● Prompt
Restate all entries exactly. Skip the images.

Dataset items
★ ★ ★ ★
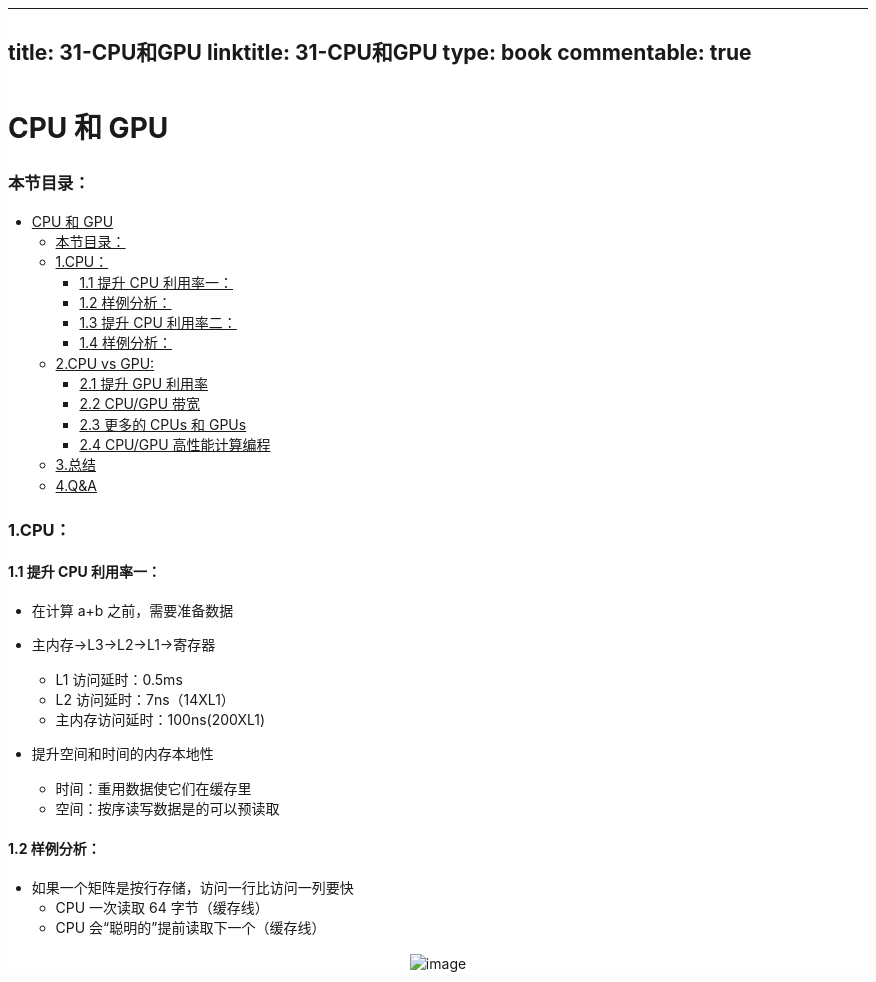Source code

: 
---
title: 31-CPU和GPU
linktitle: 31-CPU和GPU
type: book
commentable: true
---

# CPU 和 GPU

### 本节目录：

- [CPU 和 GPU](#cpu和gpu)
  - [本节目录：](#本节目录)
  - [1.CPU：](#1cpu)
    - [1.1 提升 CPU 利用率一：](#11-提升cpu利用率一)
    - [1.2 样例分析：](#12-样例分析)
    - [1.3 提升 CPU 利用率二：](#13-提升cpu利用率二)
    - [1.4 样例分析：](#14-样例分析)
  - [2.CPU vs GPU:](#2cpu-vs-gpu)
    - [2.1 提升 GPU 利用率](#21-提升gpu利用率)
    - [2.2 CPU/GPU 带宽](#22-cpugpu-带宽)
    - [2.3 更多的 CPUs 和 GPUs](#23-更多的cpus和gpus)
    - [2.4 CPU/GPU 高性能计算编程](#24-cpugpu高性能计算编程)
  - [3.总结](#3总结)
  - [4.Q&A](#4qa)

### 1.CPU：

#### 1.1 提升 CPU 利用率一：

- 在计算 a+b 之前，需要准备数据
- 主内存->L3->L2->L1->寄存器

  - L1 访问延时：0.5ms
  - L2 访问延时：7ns（14XL1）
  - 主内存访问延时：100ns(200XL1)

- 提升空间和时间的内存本地性
  - 时间：重用数据使它们在缓存里
  - 空间：按序读写数据是的可以预读取

#### 1.2 样例分析：

- 如果一个矩阵是按行存储，访问一行比访问一列要快
  - CPU 一次读取 64 字节（缓存线）
  - CPU 会“聪明的”提前读取下一个（缓存线）

<div align="center">
    <img src="https://assets.ng-tech.icu/book/DeepLearning-MuLi-Notes/imgs/31/31-01.png" alt="image" align="center"width="500"/>
</div>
★ ★ ★ ★
● Completed task
Source code

: 
---
title: 31-CPU和GPU
linktitle: 31-CPU和GPU
type: book
commentable: true
---

# CPU 和 GPU

### 本节目录：

- [CPU 和 GPU](#cpu和gpu)
  - [本节目录：](#本节目录)
  - [1.CPU：](#1cpu)
    - [1.1 提升 CPU 利用率一：](#11-提升cpu利用率一)
    - [1.2 样例分析：](#12-样例分析)
    - [1.3 提升 CPU 利用率二：](#13-提升cpu利用率二)
    - [1.4 样例分析：](#14-样例分析)
  - [2.CPU vs GPU:](#2cpu-vs-gpu)
    - [2.1 提升 GPU 利用率](#21-提升gpu利用率)
    - [2.2 CPU/GPU 带宽](#22-cpugpu-带宽)
    - [2.3 更多的 CPUs 和 GPUs](#23-更多的cpus和gpus)
    - [2.4 CPU/GPU 高性能计算编程](#24-cpugpu高性能计算编程)
  - [3.总结](#3总结)
  - [4.Q&A](#4qa)

### 1.CPU：

#### 1.1 提升 CPU 利用率一：

- 在计算 a+b 之前，需要准备数据
- 主内存->L3->L2->L1->寄存器

  - L1 访问延时：0.5ms
  - L2 访问延时：7ns（14XL1）
  - 主内存访问延时：100ns(200XL1)

- 提升空间和时间的内存本地性
  - 时间：重用数据使它们在缓存里
  - 空间：按序读写数据是的可以预读取

#### 1.2 样例分析：

- 如果一个矩阵是按行存储，访问一行比访问一列要快
  - CPU 一次读取 64 字节（缓存线）
  - CPU 会“聪明的”提前读取下一个（缓存线）

<div align="center">
    <img src="https://assets.ng-tech.icu/book/DeepLearning-MuLi-Notes/imgs/31/31-01.png" alt="image" align="center"width="500"/>
</div>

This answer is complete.